• **Extracted data**
# # #

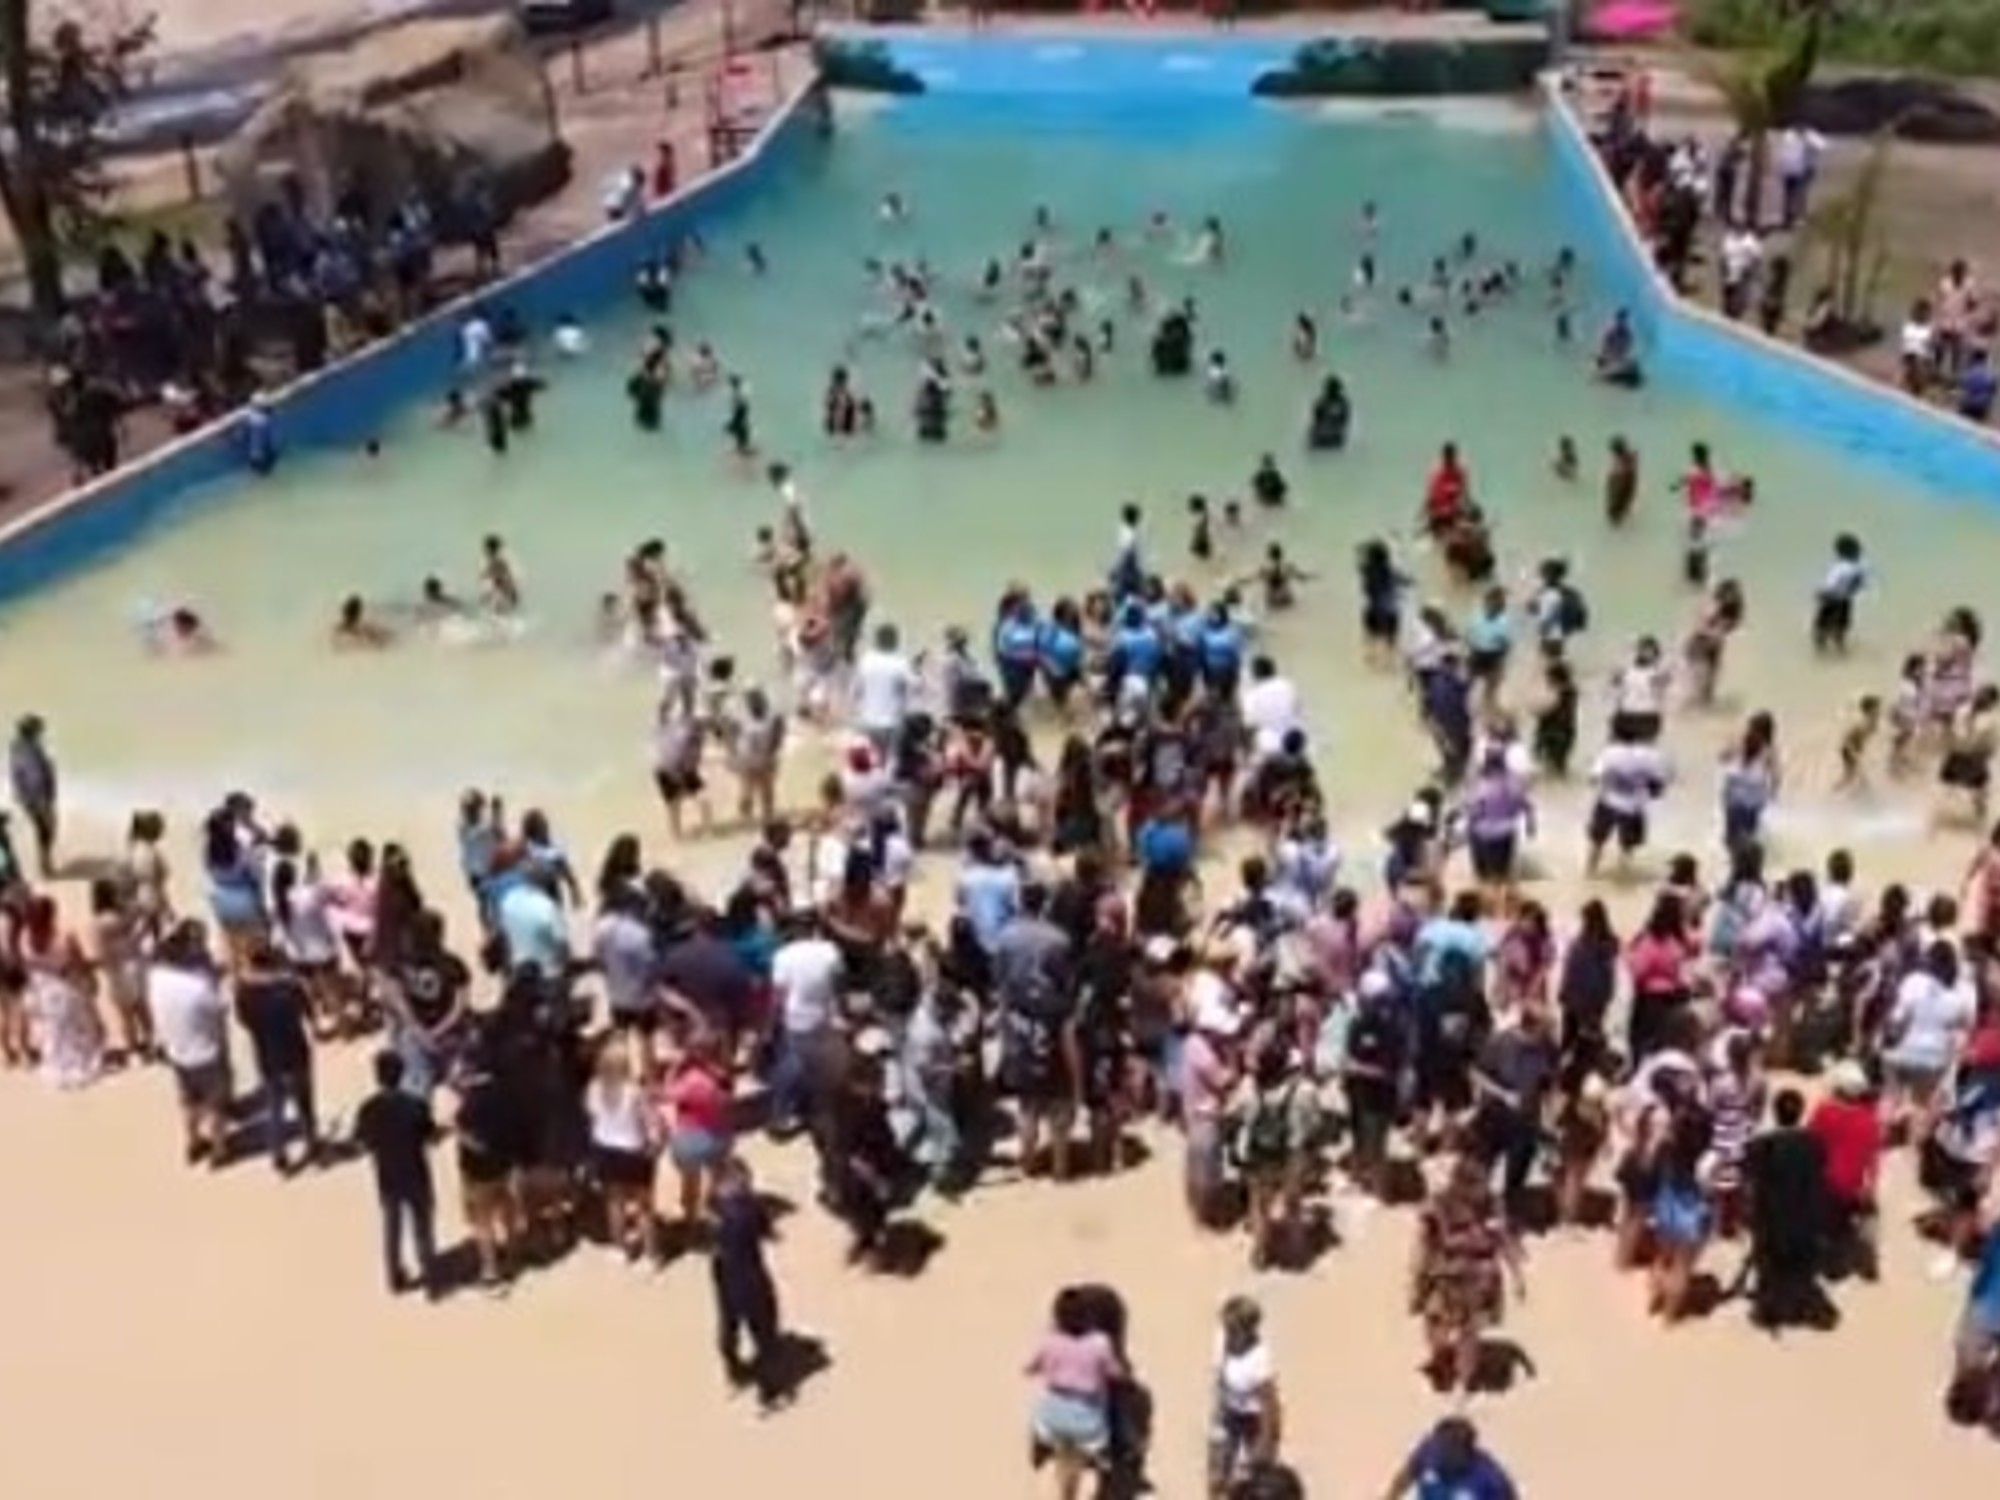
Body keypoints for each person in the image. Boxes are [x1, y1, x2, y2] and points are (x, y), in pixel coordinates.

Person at [352, 1049, 442, 1298]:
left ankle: (394, 1276)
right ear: (401, 1074)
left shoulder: (368, 1109)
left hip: (387, 1176)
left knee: (392, 1227)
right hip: (416, 1171)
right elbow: (431, 1137)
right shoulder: (415, 1105)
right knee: (422, 1228)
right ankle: (431, 1278)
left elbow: (360, 1142)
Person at [1741, 1087, 1830, 1329]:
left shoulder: (1761, 1144)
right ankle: (1797, 1307)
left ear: (1775, 1112)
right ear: (1801, 1112)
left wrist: (1748, 1214)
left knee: (1769, 1265)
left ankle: (1769, 1311)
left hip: (1772, 1215)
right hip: (1805, 1213)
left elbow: (1749, 1182)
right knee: (1800, 1264)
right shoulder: (1815, 1142)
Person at [1027, 1285, 1126, 1500]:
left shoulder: (1049, 1341)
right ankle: (1106, 1460)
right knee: (1105, 1408)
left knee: (1042, 1410)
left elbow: (1032, 1368)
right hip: (1088, 1425)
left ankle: (1041, 1450)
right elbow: (1115, 1373)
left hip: (1053, 1421)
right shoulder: (1100, 1343)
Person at [146, 919, 231, 1164]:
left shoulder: (158, 977)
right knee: (216, 1104)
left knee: (188, 1101)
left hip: (177, 1051)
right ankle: (219, 1150)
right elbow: (220, 1008)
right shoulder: (198, 986)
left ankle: (193, 1142)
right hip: (206, 1052)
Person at [234, 936, 321, 1174]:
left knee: (275, 1106)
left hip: (267, 1054)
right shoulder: (290, 986)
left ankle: (279, 1154)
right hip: (295, 1050)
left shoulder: (245, 992)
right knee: (305, 1102)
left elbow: (243, 1021)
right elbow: (309, 1012)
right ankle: (312, 1143)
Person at [710, 1155, 790, 1409]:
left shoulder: (715, 1209)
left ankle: (734, 1372)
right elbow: (767, 1231)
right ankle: (769, 1391)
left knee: (728, 1324)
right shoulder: (749, 1209)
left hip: (723, 1274)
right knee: (764, 1331)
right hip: (750, 1277)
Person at [1209, 1296, 1282, 1498]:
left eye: (1233, 1330)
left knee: (1255, 1472)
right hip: (1230, 1414)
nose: (1227, 1334)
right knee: (1219, 1469)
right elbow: (1220, 1380)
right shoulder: (1223, 1342)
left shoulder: (1259, 1360)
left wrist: (1264, 1442)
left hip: (1253, 1420)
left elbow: (1269, 1405)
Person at [1380, 1416, 1518, 1499]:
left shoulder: (1492, 1480)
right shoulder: (1429, 1449)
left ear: (1469, 1450)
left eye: (1452, 1449)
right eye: (1441, 1446)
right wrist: (1390, 1496)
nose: (1443, 1453)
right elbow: (1406, 1475)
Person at [7, 713, 58, 877]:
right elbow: (34, 774)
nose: (41, 732)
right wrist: (43, 797)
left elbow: (17, 772)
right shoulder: (28, 749)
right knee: (47, 828)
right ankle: (45, 861)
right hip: (37, 795)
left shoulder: (19, 747)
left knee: (43, 827)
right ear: (31, 731)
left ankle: (45, 859)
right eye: (38, 729)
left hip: (29, 795)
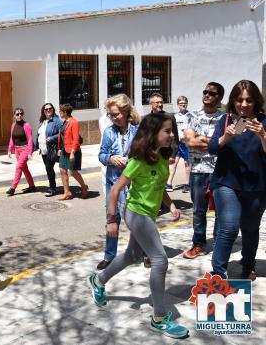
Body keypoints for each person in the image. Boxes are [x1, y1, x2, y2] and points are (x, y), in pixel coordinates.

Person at [89, 113, 189, 339]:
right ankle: (159, 318)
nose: (172, 135)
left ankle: (98, 280)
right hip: (136, 214)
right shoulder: (138, 160)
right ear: (153, 134)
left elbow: (159, 186)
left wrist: (171, 204)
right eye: (167, 131)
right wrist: (110, 221)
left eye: (172, 130)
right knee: (160, 260)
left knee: (132, 254)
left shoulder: (163, 156)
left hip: (149, 215)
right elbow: (115, 190)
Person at [208, 80, 266, 280]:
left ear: (256, 101)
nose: (244, 104)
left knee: (250, 229)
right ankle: (218, 274)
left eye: (249, 100)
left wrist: (262, 135)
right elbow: (213, 148)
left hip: (257, 186)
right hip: (226, 183)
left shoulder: (264, 122)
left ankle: (248, 265)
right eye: (240, 100)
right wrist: (226, 137)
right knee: (229, 227)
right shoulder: (225, 120)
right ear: (233, 100)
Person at [96, 94, 140, 270]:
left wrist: (130, 160)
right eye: (110, 115)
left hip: (134, 181)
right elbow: (101, 155)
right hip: (114, 181)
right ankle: (109, 255)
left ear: (126, 112)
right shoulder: (109, 132)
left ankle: (143, 251)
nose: (113, 118)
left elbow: (145, 153)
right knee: (112, 217)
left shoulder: (138, 130)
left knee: (137, 218)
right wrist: (111, 158)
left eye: (115, 114)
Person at [182, 82, 225, 259]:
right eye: (205, 92)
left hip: (221, 171)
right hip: (198, 170)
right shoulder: (191, 116)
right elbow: (190, 142)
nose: (207, 95)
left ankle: (220, 244)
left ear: (219, 98)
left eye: (212, 93)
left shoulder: (227, 118)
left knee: (221, 211)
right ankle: (199, 245)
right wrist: (216, 141)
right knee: (199, 211)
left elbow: (231, 143)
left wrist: (203, 140)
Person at [56, 104, 88, 200]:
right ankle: (67, 192)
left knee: (73, 172)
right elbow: (62, 136)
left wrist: (73, 152)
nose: (59, 113)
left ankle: (83, 187)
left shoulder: (74, 122)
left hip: (72, 151)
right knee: (62, 170)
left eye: (61, 111)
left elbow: (76, 139)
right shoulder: (64, 122)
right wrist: (59, 148)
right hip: (64, 150)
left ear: (65, 112)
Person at [6, 107, 36, 196]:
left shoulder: (26, 125)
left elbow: (30, 139)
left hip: (25, 149)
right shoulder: (13, 125)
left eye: (21, 114)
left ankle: (13, 188)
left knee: (19, 167)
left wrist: (30, 152)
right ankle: (32, 186)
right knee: (24, 168)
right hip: (17, 150)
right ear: (14, 115)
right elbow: (12, 138)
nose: (19, 115)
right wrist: (9, 150)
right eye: (17, 114)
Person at [35, 102, 62, 197]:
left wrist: (52, 138)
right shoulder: (42, 121)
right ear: (43, 111)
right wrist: (37, 146)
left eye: (50, 108)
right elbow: (39, 134)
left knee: (49, 168)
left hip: (52, 148)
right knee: (48, 168)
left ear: (53, 110)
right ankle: (53, 187)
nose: (48, 110)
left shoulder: (57, 121)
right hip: (43, 150)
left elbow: (62, 133)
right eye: (46, 109)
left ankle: (52, 188)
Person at [166, 96, 191, 192]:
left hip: (186, 143)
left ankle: (187, 184)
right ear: (178, 105)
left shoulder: (190, 115)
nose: (183, 105)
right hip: (176, 143)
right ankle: (169, 184)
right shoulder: (175, 116)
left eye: (185, 103)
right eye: (181, 103)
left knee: (186, 163)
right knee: (173, 162)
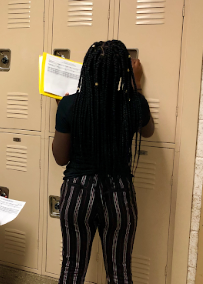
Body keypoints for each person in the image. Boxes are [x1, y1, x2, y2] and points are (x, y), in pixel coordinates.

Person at [52, 40, 155, 284]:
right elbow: (148, 131)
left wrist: (64, 112)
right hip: (118, 195)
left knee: (72, 268)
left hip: (77, 195)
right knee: (120, 271)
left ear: (86, 69)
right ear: (124, 71)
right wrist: (136, 86)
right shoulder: (133, 103)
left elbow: (60, 158)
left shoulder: (70, 105)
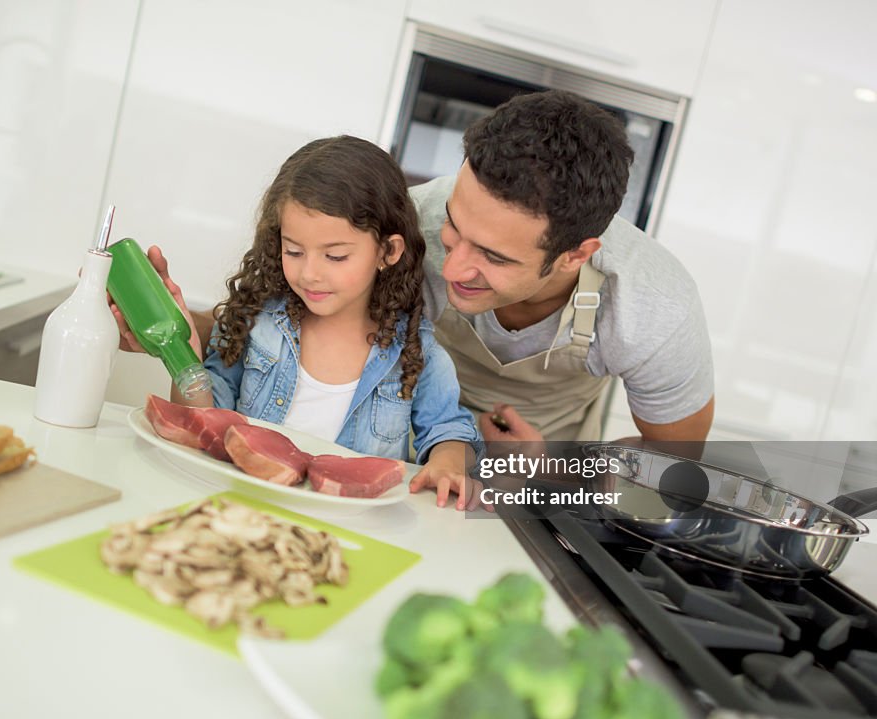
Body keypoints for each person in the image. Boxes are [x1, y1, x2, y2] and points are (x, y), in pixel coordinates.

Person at [114, 136, 486, 510]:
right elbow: (203, 424)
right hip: (238, 509)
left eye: (335, 256)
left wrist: (449, 462)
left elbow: (448, 430)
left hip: (343, 527)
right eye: (293, 250)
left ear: (388, 252)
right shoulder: (255, 323)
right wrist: (185, 357)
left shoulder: (415, 352)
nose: (309, 273)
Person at [409, 89, 715, 446]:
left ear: (575, 256)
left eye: (494, 256)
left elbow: (674, 458)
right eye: (452, 225)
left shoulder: (656, 307)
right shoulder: (408, 226)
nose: (452, 269)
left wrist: (547, 470)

# # #

• **To do**
Only the lines from the one holding "right hip: (176, 143)" through the end of the records belong in the answer, copied exactly and without pictures.

• **Solution**
right hip: (176, 143)
right ankle: (169, 184)
right shoulder: (175, 116)
left eye: (185, 103)
right eye: (181, 103)
left knee: (186, 163)
right knee: (173, 162)
Body keypoints for each person in the image. Boxes are [x1, y1, x2, y2] and points are (x, y), in pixel coordinates.

Person at [52, 40, 155, 284]:
right elbow: (148, 131)
left wrist: (64, 112)
right hip: (118, 195)
left knee: (72, 268)
left hip: (77, 195)
right knee: (120, 271)
left ear: (86, 69)
right ear: (124, 71)
right wrist: (136, 86)
right shoulder: (133, 103)
left elbow: (60, 158)
left shoulder: (70, 105)
Body keypoints for each person in the image. Boxes are [x1, y1, x2, y2] and points are (x, y), in pixel coordinates.

Person at [114, 136, 486, 510]:
right elbow: (203, 424)
right hip: (238, 509)
left eye: (335, 256)
left wrist: (449, 462)
left elbow: (448, 430)
left hip: (343, 527)
right eye: (293, 250)
left ear: (388, 252)
right shoulder: (255, 323)
right wrist: (185, 357)
left shoulder: (415, 352)
nose: (309, 273)
Person at [409, 89, 715, 446]:
left ear: (575, 256)
left eye: (494, 256)
left elbow: (674, 458)
right eye: (452, 225)
left shoulder: (656, 307)
right shoulder: (408, 226)
nose: (452, 269)
left wrist: (547, 470)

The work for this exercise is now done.